Chip production in Europe with the help of Samsung?

Chip production in Europe with the help of Samsung?
The European Union would have planned the construction of a semiconductor factory to reduce dependence on US and Asian chipmakers. According to Bloomberg sources, the goal is to produce chips of 10 nanometer or less for use in various industries, from telecommunications to connected cars. Samsung and TSMC could be involved in the project, but nothing has been decided yet.

Chip production in Europe?

The rumor leaks a month after the alarm launched by several European car manufacturers, including Volkswagen. Due to the shortage of semiconductors, the number of vehicles produced has dropped dramatically. The problem will almost certainly be solved in the coming weeks, but the incident has highlighted Europe's dependence on foreign supplies.

It is currently unclear whether an existing factory will be modernized or a new factory will be built, as the project is still under discussion and a precise roadmap has not been established. The main manufacturer in Europe is GlobalFoundries with the two factories in Dresden in Germany, but its chips are based on old process technologies (mainly 28 nanometers). To compete against the current market leaders, at least 10 nanometer chips must be produced.

Samsung has not released official statements, while TSMC has commented on the indiscretion stating that the choice of the location in which to build a factory depends on many factors, but at the moment there are no concrete plans.
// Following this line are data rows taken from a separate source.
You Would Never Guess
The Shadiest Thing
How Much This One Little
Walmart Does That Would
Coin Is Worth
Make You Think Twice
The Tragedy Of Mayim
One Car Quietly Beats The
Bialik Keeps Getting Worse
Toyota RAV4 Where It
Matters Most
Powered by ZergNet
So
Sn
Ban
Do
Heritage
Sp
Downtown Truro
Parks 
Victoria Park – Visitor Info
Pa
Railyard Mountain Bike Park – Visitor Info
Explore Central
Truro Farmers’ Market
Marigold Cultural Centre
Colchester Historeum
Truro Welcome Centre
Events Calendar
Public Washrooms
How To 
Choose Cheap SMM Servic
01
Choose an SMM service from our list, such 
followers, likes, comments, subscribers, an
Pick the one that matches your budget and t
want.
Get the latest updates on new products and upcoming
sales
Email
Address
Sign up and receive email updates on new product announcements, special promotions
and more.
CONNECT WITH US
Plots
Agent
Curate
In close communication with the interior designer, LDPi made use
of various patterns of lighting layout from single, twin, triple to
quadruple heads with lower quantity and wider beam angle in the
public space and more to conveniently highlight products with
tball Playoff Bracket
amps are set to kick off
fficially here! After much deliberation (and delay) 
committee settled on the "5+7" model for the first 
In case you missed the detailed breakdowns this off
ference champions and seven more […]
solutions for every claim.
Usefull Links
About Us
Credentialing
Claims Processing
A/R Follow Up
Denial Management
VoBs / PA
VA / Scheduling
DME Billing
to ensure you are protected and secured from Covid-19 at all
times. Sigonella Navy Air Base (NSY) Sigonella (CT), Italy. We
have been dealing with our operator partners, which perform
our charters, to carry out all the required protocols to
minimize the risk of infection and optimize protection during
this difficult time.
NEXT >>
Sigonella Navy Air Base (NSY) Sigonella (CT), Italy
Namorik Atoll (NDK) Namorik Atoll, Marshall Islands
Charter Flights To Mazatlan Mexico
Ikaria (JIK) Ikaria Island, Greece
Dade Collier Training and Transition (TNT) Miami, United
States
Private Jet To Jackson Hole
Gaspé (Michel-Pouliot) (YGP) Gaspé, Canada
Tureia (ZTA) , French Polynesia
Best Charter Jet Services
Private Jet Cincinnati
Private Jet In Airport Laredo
The goal of the European Union would be to produce at least one fifth of the world's chips. To do this, an alliance between chipmakers, car manufacturers and telephone companies should be announced.

This alliance could have around 30 billion euros of public and private investments. The problem is finding an agreement between the various European countries in a short time (months, not years). But according to Thierry Breton, Commissioner for the Internal Market, without productive autonomy there will never be European digital sovereignty.